start Given information

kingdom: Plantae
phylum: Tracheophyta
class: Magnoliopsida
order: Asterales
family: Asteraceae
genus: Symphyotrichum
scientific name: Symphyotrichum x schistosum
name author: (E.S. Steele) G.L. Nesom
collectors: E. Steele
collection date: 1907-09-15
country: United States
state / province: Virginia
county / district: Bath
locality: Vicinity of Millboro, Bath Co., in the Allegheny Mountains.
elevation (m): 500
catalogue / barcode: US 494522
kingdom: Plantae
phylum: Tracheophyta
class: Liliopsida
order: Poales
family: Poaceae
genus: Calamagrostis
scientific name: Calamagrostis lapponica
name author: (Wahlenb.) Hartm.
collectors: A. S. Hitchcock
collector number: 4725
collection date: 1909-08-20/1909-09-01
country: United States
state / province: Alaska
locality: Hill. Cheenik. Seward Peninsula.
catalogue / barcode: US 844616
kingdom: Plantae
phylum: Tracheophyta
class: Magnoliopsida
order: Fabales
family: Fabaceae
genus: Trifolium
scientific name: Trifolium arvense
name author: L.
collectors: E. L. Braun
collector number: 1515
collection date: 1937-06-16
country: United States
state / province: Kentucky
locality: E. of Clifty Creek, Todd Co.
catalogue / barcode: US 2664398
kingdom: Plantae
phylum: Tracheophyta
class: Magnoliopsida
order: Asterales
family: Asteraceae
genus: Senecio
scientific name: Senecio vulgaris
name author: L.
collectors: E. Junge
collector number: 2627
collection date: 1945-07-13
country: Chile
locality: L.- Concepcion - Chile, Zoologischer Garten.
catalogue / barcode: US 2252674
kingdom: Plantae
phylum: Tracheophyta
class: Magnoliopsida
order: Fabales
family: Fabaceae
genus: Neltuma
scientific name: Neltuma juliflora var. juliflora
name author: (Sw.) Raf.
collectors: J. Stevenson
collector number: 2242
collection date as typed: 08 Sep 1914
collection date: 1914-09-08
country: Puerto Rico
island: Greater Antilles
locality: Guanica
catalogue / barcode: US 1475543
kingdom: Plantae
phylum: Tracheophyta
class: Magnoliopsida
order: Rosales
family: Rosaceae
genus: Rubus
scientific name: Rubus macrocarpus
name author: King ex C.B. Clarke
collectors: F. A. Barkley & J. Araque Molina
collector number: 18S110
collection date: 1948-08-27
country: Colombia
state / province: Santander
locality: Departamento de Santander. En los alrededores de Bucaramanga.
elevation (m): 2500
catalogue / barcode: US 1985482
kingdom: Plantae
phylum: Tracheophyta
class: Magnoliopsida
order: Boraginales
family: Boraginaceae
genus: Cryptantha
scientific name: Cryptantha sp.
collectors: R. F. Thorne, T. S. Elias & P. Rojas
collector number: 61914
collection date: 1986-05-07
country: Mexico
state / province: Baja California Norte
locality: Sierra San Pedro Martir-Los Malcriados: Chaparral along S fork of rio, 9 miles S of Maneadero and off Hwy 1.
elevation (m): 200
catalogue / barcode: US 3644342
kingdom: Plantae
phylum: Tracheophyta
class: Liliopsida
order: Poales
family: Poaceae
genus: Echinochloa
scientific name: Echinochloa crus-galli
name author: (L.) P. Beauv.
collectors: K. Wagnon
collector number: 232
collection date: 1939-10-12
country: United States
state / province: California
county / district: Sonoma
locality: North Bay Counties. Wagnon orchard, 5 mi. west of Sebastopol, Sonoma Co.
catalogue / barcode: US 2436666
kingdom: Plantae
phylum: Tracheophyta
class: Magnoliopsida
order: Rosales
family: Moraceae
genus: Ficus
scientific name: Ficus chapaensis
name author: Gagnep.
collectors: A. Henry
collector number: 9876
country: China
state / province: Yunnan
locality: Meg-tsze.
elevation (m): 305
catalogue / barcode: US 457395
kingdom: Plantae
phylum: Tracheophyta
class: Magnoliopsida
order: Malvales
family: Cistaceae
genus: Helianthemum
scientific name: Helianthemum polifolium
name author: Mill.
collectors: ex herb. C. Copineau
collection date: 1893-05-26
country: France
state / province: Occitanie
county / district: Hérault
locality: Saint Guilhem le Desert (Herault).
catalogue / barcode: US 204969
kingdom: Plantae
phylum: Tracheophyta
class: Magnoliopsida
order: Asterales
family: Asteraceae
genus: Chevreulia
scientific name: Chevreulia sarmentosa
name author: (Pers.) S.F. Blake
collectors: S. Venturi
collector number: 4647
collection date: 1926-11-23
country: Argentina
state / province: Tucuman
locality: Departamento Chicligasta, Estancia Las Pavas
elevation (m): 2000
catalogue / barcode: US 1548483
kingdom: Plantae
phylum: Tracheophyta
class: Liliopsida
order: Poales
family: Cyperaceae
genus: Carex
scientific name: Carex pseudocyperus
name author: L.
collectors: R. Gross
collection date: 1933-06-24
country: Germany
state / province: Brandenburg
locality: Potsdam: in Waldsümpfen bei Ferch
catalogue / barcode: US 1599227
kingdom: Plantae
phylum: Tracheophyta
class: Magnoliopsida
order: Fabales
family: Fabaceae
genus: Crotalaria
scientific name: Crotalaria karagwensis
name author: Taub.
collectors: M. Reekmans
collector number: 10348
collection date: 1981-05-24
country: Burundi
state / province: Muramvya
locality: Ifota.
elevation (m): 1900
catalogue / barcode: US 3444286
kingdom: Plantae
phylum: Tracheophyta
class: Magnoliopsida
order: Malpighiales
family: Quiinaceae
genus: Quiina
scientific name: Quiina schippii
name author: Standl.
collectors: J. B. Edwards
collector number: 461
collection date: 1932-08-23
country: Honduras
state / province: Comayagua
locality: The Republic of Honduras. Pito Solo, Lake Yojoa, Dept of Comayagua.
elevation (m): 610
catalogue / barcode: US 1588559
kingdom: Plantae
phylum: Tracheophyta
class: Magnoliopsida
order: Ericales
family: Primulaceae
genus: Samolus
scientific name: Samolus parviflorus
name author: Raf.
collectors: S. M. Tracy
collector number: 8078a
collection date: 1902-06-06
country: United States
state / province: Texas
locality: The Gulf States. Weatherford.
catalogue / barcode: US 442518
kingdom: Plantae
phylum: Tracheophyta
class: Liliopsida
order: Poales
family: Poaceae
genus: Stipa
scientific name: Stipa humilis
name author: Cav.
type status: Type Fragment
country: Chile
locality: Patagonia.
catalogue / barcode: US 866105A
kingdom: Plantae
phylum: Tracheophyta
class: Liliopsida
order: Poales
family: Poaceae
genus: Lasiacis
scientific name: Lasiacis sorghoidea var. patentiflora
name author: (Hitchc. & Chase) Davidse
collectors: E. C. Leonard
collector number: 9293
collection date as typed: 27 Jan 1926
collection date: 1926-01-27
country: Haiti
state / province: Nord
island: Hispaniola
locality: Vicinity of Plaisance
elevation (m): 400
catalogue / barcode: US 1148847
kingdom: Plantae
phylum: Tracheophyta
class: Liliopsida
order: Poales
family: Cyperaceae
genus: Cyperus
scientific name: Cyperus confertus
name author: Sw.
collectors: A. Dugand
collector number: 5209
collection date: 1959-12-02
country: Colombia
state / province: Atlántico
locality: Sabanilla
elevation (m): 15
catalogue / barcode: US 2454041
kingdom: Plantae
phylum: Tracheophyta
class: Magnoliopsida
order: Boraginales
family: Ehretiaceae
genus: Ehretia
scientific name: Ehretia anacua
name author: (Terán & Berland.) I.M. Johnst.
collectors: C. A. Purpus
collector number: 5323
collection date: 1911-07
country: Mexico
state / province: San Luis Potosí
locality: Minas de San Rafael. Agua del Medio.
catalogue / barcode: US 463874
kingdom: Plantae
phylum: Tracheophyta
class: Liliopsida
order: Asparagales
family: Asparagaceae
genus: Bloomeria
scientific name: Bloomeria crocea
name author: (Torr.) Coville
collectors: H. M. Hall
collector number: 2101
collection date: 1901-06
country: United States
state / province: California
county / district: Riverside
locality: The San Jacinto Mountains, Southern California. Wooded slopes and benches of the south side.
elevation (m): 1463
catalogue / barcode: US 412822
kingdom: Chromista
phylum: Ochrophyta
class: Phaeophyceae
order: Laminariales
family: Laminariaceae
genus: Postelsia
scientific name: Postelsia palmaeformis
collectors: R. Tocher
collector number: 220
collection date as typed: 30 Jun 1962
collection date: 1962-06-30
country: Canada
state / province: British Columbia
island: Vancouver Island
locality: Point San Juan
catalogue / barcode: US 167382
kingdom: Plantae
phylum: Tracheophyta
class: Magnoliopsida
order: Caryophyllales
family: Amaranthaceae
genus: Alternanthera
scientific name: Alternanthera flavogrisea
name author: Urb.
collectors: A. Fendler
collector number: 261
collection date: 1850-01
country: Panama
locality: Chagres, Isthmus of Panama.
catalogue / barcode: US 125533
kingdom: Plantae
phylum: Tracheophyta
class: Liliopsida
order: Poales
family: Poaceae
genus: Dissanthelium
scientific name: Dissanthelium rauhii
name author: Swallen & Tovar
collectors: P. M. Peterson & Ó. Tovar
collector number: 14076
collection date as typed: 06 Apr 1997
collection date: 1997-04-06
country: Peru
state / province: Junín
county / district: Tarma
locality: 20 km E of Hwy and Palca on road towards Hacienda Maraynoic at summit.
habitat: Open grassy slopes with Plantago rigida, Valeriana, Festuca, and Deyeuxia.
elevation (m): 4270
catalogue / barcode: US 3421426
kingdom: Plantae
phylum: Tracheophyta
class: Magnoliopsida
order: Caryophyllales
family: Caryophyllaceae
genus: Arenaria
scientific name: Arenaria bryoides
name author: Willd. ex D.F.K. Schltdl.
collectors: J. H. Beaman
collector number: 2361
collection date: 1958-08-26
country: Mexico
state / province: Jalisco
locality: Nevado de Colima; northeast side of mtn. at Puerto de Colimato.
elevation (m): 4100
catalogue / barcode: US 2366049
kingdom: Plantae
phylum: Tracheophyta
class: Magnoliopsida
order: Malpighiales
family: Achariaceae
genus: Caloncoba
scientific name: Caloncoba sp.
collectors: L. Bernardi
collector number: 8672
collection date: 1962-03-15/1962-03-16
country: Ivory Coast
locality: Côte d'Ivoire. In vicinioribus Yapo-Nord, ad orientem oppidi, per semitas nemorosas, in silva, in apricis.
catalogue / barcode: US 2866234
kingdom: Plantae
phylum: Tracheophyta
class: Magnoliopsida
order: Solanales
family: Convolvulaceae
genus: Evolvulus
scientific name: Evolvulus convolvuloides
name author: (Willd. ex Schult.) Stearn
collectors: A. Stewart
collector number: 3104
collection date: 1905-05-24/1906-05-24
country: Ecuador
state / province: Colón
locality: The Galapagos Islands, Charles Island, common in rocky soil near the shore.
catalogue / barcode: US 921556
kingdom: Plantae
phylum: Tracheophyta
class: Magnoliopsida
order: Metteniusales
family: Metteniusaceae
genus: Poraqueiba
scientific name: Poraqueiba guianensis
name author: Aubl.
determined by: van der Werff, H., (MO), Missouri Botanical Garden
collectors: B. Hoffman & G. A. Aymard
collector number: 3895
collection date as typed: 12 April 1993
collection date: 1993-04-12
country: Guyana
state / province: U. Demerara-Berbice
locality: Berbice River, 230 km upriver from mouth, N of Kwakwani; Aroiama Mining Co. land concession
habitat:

end Given information

Exercise task:
Please write out again the part of the records that opens with the line containing "country: Canada" and closes with the line containing "elevation (m): 4100", replacing "locality" with "site" and keeping everything else the same.

Output below:
country: Canada
state / province: British Columbia
island: Vancouver Island
site: Point San Juan
catalogue / barcode: US 167382
kingdom: Plantae
phylum: Tracheophyta
class: Magnoliopsida
order: Caryophyllales
family: Amaranthaceae
genus: Alternanthera
scientific name: Alternanthera flavogrisea
name author: Urb.
collectors: A. Fendler
collector number: 261
collection date: 1850-01
country: Panama
site: Chagres, Isthmus of Panama.
catalogue / barcode: US 125533
kingdom: Plantae
phylum: Tracheophyta
class: Liliopsida
order: Poales
family: Poaceae
genus: Dissanthelium
scientific name: Dissanthelium rauhii
name author: Swallen & Tovar
collectors: P. M. Peterson & Ó. Tovar
collector number: 14076
collection date as typed: 06 Apr 1997
collection date: 1997-04-06
country: Peru
state / province: Junín
county / district: Tarma
site: 20 km E of Hwy and Palca on road towards Hacienda Maraynoic at summit.
habitat: Open grassy slopes with Plantago rigida, Valeriana, Festuca, and Deyeuxia.
elevation (m): 4270
catalogue / barcode: US 3421426
kingdom: Plantae
phylum: Tracheophyta
class: Magnoliopsida
order: Caryophyllales
family: Caryophyllaceae
genus: Arenaria
scientific name: Arenaria bryoides
name author: Willd. ex D.F.K. Schltdl.
collectors: J. H. Beaman
collector number: 2361
collection date: 1958-08-26
country: Mexico
state / province: Jalisco
site: Nevado de Colima; northeast side of mtn. at Puerto de Colimato.
elevation (m): 4100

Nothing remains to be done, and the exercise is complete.